Cette discipline émergente (structurer les prompts, gérer les contextes, optimiser les interactions) devient plus critique que le choix du modèle lui-même. Un praticien l’exprime parfaitement : « Le modèle ne connaît pas votre entreprise. Le context engineering comble ce fossé. » C’est la différence entre une « tête bien pleine » qui mémorise une grande quantité d’information et une « tête bien faite »⁶ qui s’adapte à votre contexte spécifique en fonction des informations qu’on lui présente.

Sans compter que les modèles de raisonnement avancés type o3 peuvent coûter plusieurs milliers d’euros par tâche complexe, un détail rarement mentionné dans les POCs. Les organisations qui réussissent définissent les KPIs avant, pas après, y compris les coûts cachés de production.

La question à 100 millions : faut-il y aller maintenant ?

La réponse de la communauté est nuancée. Oui, mais pas n’importe comment. Les retours d’expérience convergent vers une approche pragmatique :

  • Commencez petit, sur des cas d’usage back-office où le ROI est clair
  • Préparez vos données avant même de parler d’IA
  • Formez vos équipes à travailler AVEC l’IA, pas contre elle
  • Gardez le contrôle : hybride cloud/local, multi-modèles, pas de vendor lock-in
  • Mesurez vraiment : définissez les KPIs avant, pas après

Comme le montre ARC-AGI, “l’intelligence n’est pas ce que l’on sait, mais ce que l’on fait quand on ne sait pas”⁶, et cela commence par des fondations solides.

L’accompagnement, ce détail qui change tout

Les données parlent d’elles-mêmes : les solutions achetées réussissent à 67% contre 33% pour les développements internes¹. Pourquoi ? Parce que derrière une solution achetée, il y a souvent un accompagnement, une méthodologie, une expérience des écueils classiques.

Les entreprises qui réussissent ne sont pas celles qui ont la meilleure IA, mais celles qui ont le meilleur accompagnement pour l’intégrer. Elles ont quelqu’un qui connaît les pièges, qui a déjà vu les erreurs classiques, qui sait traduire entre le monde de l’IA et celui de l’entreprise.

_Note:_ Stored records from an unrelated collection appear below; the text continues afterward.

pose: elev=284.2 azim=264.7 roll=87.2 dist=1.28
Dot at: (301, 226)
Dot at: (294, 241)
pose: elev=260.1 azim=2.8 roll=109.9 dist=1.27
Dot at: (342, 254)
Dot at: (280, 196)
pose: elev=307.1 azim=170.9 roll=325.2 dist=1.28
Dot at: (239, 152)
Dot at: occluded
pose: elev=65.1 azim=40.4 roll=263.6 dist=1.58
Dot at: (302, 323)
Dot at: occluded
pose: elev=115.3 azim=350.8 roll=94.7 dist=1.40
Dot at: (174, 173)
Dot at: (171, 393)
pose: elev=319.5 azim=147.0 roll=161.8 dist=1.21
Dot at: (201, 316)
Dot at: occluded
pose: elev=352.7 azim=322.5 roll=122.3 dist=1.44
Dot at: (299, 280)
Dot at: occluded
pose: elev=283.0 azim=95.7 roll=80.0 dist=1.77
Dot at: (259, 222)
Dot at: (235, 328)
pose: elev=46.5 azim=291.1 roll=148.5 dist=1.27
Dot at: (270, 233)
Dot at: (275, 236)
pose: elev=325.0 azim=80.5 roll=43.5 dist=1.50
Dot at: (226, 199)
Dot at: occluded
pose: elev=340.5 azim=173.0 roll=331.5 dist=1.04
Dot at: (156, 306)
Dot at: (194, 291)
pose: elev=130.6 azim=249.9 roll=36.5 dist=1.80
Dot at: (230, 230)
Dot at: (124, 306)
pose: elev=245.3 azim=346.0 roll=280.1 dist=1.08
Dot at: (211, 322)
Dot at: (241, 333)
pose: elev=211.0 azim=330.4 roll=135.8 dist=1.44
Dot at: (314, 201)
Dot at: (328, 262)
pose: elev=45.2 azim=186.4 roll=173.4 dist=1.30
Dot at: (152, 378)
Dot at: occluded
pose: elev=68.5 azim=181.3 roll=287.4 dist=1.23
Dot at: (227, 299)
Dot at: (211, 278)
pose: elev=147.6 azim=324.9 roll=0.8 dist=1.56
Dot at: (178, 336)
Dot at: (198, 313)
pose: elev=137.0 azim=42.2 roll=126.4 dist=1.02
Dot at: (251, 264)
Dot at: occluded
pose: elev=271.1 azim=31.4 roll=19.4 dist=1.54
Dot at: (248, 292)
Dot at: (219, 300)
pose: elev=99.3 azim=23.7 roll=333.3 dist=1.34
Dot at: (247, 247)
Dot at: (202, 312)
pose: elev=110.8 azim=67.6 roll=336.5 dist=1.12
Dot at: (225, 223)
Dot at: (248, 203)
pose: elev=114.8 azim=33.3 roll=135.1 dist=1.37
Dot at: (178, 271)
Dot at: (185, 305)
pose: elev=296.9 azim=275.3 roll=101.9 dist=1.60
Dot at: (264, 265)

Cette capacité d’évolution avec l’organisation, c’est exactement ce qui guide notre philosophie chez Acelys Services Numériques. Après 27 ans à accompagner des transformations digitales depuis Montpellier, certains patterns deviennent évidents. Les organisations qui réussissent suivent invariablement la même séquence : données d’abord, sécurité ensuite (notre certification ISO 27001 n’est pas un hasard), IA enfin. Notre équipe R&D, en collaboration avec le LIRMM, confirme ce que dit la communauté technique : sans fondations solides, même la meilleure IA s’écroule.

L’accompagnement n’est pas qu’une question d’expertise technique, c’est comprendre qu’entre un POC brillant et une transformation réussie, il y a surtout de la méthode et de l’expérience terrain.